Cauliflower Spaghetti
To serve 4-6 people.
INGREDIENTS
Spaghetti - 500g
Cauliflower - 1 large Cauli
Garlic - 2-3 cloves
Parmesan - as much as required
Butter - 1 Tbsp
Milk - 1-2 pints
INSTRUCTIONS
1. Start by removing the green leaves from the Cauliflower, and cutting it up into chunky pieces.
2. Then, dice up 2-3 cloves of Garlic.
3. Add a splash of Olive Oil to a pan, add the Cauliflower, and fry until you have some nice golden brown colour, and a touch of charring.
4. Season the Cauliflower, be generous with the black Pepper, and add the Garlic, and a generous knob of Butter.

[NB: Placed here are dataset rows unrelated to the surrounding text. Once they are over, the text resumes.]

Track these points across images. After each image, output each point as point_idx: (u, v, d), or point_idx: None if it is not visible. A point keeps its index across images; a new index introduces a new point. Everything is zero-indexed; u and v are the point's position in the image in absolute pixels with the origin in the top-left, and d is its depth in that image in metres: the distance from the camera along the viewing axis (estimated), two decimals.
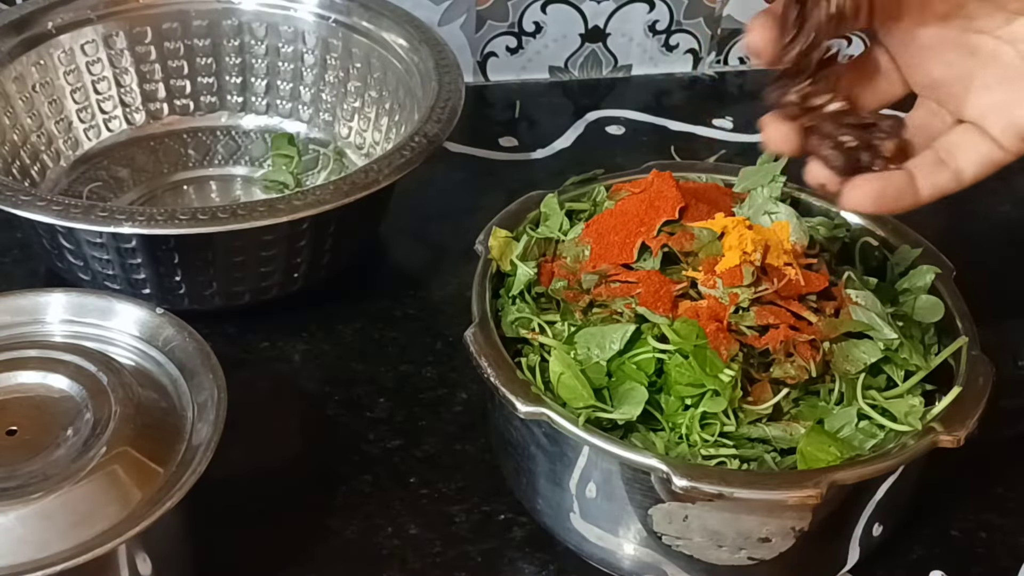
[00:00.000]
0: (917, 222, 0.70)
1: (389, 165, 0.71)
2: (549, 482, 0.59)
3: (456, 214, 0.86)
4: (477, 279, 0.63)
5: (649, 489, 0.54)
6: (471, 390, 0.72)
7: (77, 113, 0.86)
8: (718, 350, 0.55)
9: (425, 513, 0.64)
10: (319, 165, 0.88)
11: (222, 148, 0.90)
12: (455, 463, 0.67)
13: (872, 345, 0.58)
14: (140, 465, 0.54)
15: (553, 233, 0.66)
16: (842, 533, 0.58)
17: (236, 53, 0.90)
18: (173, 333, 0.60)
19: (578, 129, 1.00)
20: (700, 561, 0.56)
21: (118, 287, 0.72)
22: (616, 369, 0.57)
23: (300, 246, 0.72)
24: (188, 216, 0.65)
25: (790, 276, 0.59)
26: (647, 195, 0.64)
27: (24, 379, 0.56)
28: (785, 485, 0.52)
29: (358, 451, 0.68)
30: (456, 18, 1.01)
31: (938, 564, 0.63)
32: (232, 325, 0.75)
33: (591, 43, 1.06)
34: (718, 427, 0.55)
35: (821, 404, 0.58)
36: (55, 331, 0.62)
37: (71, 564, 0.49)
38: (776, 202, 0.64)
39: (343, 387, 0.72)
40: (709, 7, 1.06)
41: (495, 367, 0.57)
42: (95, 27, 0.85)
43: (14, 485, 0.51)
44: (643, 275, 0.60)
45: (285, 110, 0.91)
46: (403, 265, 0.84)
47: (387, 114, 0.86)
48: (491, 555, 0.62)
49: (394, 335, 0.76)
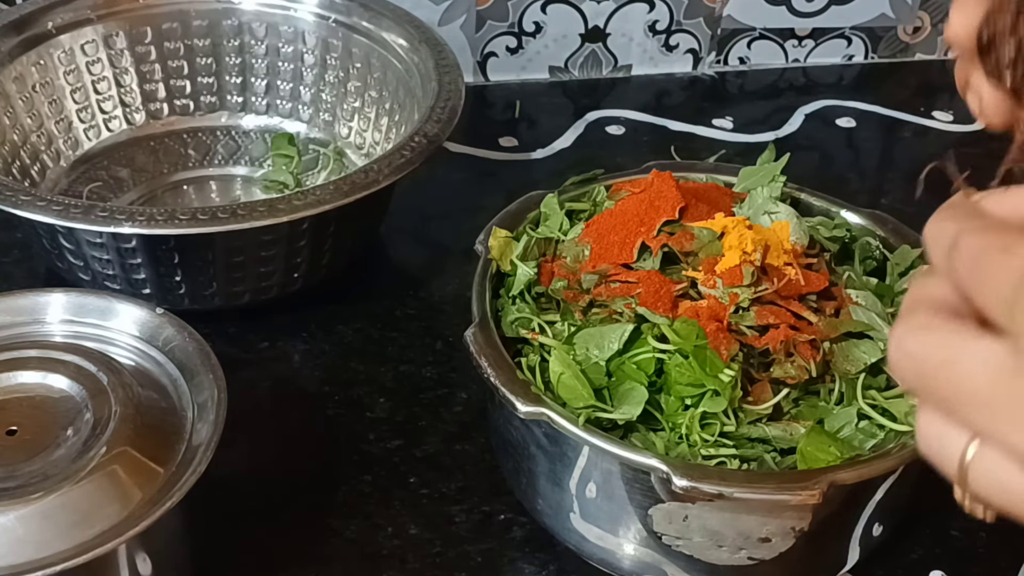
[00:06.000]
0: (917, 222, 0.70)
1: (389, 165, 0.71)
2: (549, 482, 0.59)
3: (456, 214, 0.86)
4: (477, 279, 0.63)
5: (649, 489, 0.54)
6: (471, 390, 0.72)
7: (77, 113, 0.86)
8: (718, 350, 0.55)
9: (425, 513, 0.64)
10: (319, 165, 0.88)
11: (222, 148, 0.90)
12: (455, 463, 0.67)
13: (872, 345, 0.58)
14: (140, 465, 0.54)
15: (553, 233, 0.66)
16: (842, 533, 0.58)
17: (236, 53, 0.90)
18: (173, 333, 0.60)
19: (578, 129, 1.00)
20: (700, 561, 0.56)
21: (118, 287, 0.72)
22: (616, 369, 0.57)
23: (300, 246, 0.72)
24: (188, 216, 0.65)
25: (790, 276, 0.59)
26: (647, 195, 0.64)
27: (24, 379, 0.56)
28: (785, 485, 0.52)
29: (358, 451, 0.68)
30: (456, 18, 1.01)
31: (938, 564, 0.63)
32: (232, 325, 0.75)
33: (591, 43, 1.06)
34: (718, 427, 0.55)
35: (821, 404, 0.58)
36: (55, 331, 0.62)
37: (71, 564, 0.49)
38: (776, 202, 0.64)
39: (343, 387, 0.72)
40: (709, 7, 1.06)
41: (495, 367, 0.57)
42: (95, 27, 0.85)
43: (14, 485, 0.51)
44: (643, 275, 0.60)
45: (285, 110, 0.91)
46: (403, 265, 0.84)
47: (387, 114, 0.86)
48: (491, 555, 0.62)
49: (394, 335, 0.76)
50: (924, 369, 0.32)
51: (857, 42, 1.11)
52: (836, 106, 1.05)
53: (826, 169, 0.98)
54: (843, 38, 1.11)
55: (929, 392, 0.32)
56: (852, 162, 1.00)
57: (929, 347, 0.31)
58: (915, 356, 0.32)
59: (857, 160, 1.01)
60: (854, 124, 1.03)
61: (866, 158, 1.01)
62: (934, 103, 1.06)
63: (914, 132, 1.03)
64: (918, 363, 0.32)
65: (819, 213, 0.69)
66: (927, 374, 0.31)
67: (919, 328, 0.32)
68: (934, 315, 0.32)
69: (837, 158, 1.00)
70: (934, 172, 0.39)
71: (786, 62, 1.11)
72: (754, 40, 1.09)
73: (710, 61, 1.10)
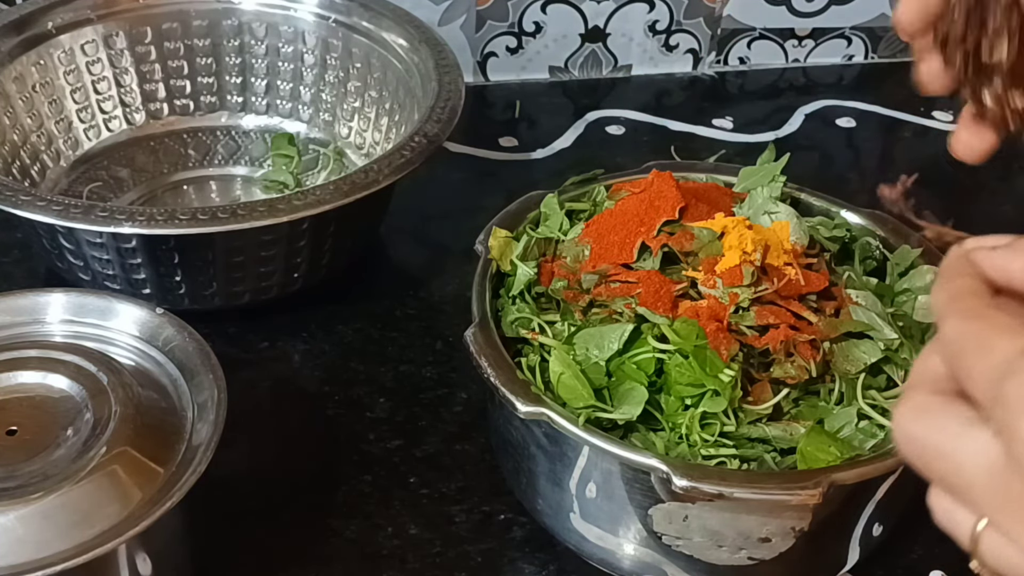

5. Sweat off the Garlic for 2-3 minutes, then add enough Milk to just about cover the Cauliflower*
*usually between 1-2 pints, but it depends on the size of the Cauliflower
6. Very gently poach the Cauliflower in the Milk for around 5 minutes, on a low heat.
7. Next, pour the Cauliflower into a blender, along with the Milk, and blitz until smooth.
8. Pour the Sauce out into a bowl ready to use, and place a saucepan of Water on a high heat.